- What you need to do
Give again, word for word, the line holding "From ABP_Player, open" and every line after it through the end of the data below. Omit pictures.

╭─ Collected material

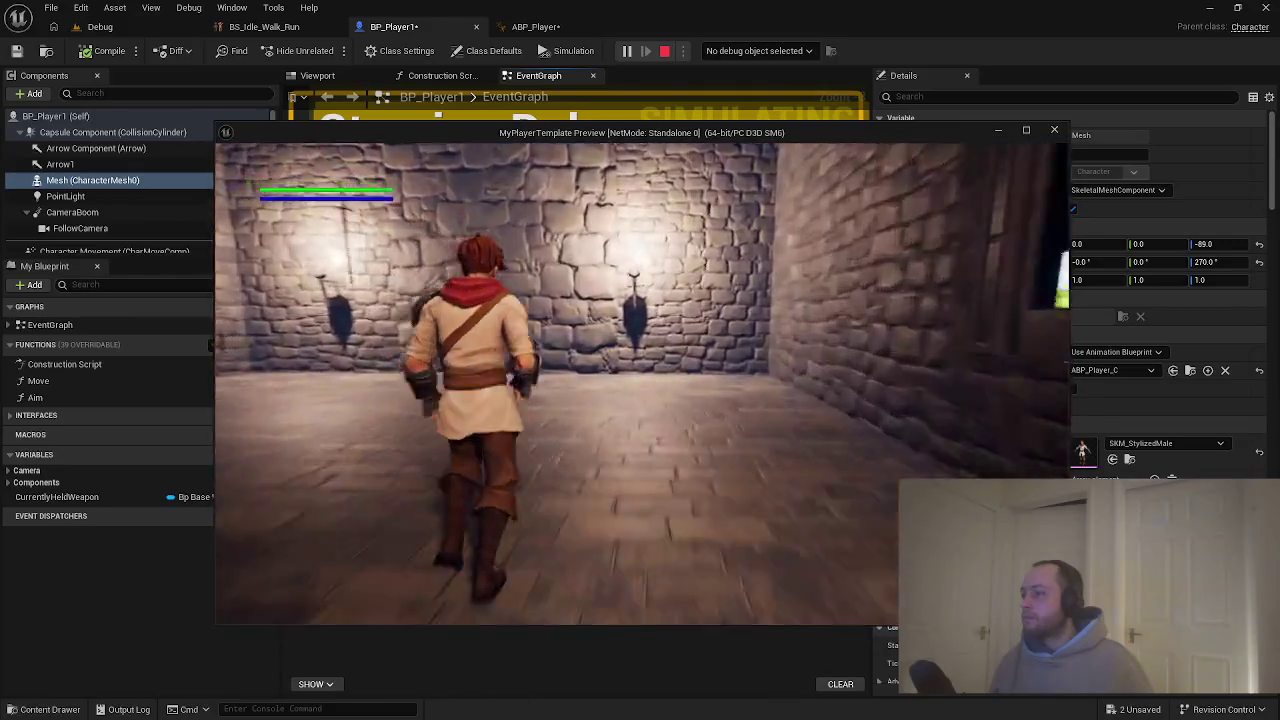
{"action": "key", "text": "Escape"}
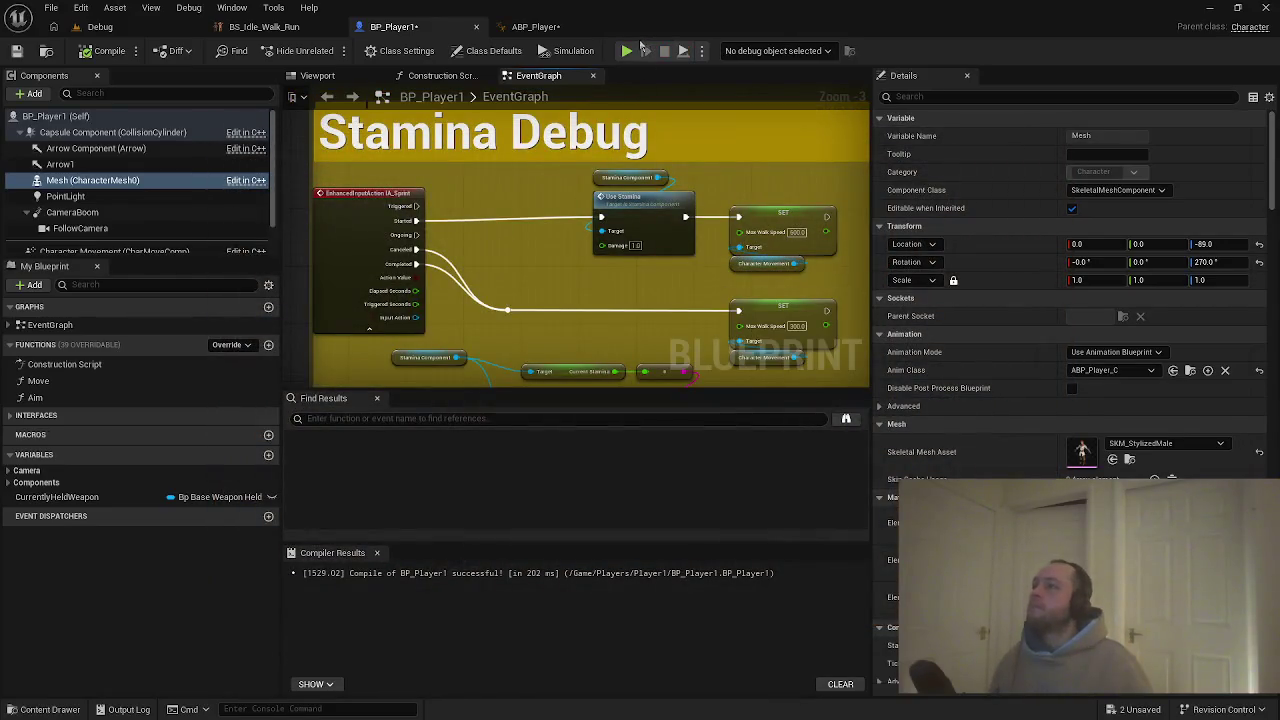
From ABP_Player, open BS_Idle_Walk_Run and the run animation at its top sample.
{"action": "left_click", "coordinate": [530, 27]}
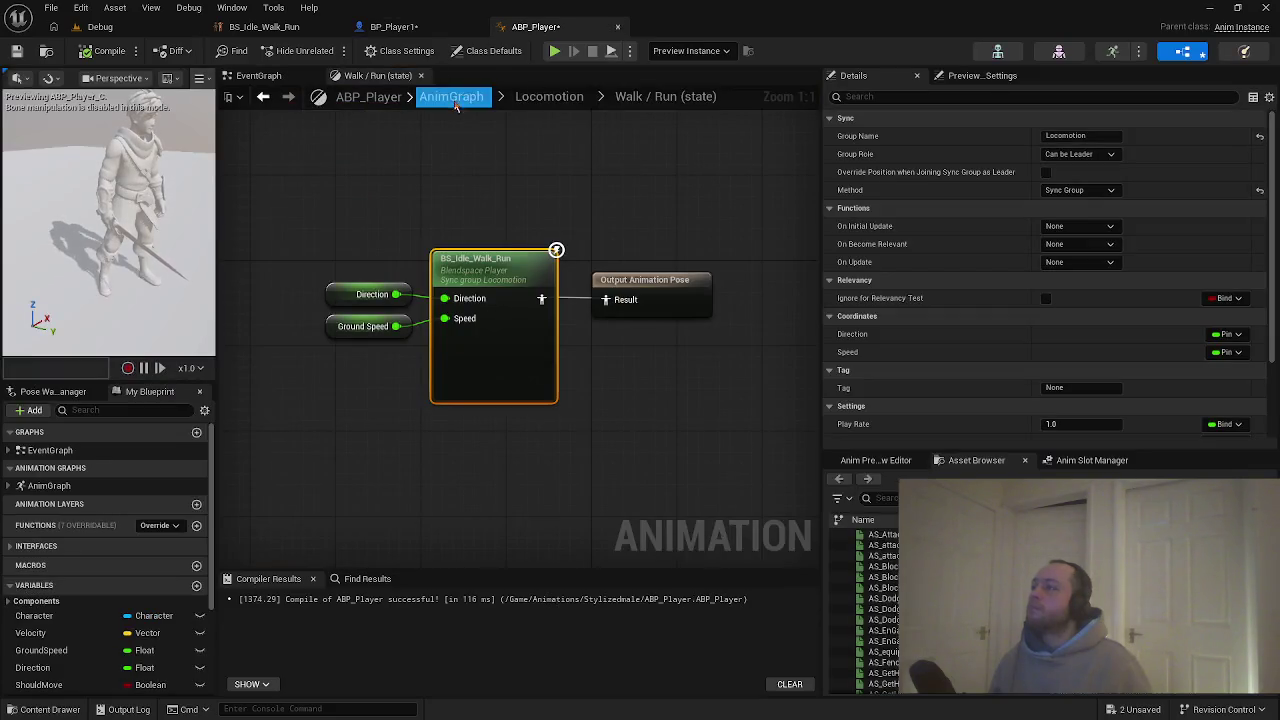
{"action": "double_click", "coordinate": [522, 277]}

╰─

- Solution below
From ABP_Player, open BS_Idle_Walk_Run and the run animation at its top sample.
{"action": "left_click", "coordinate": [530, 27]}
{"action": "double_click", "coordinate": [522, 277]}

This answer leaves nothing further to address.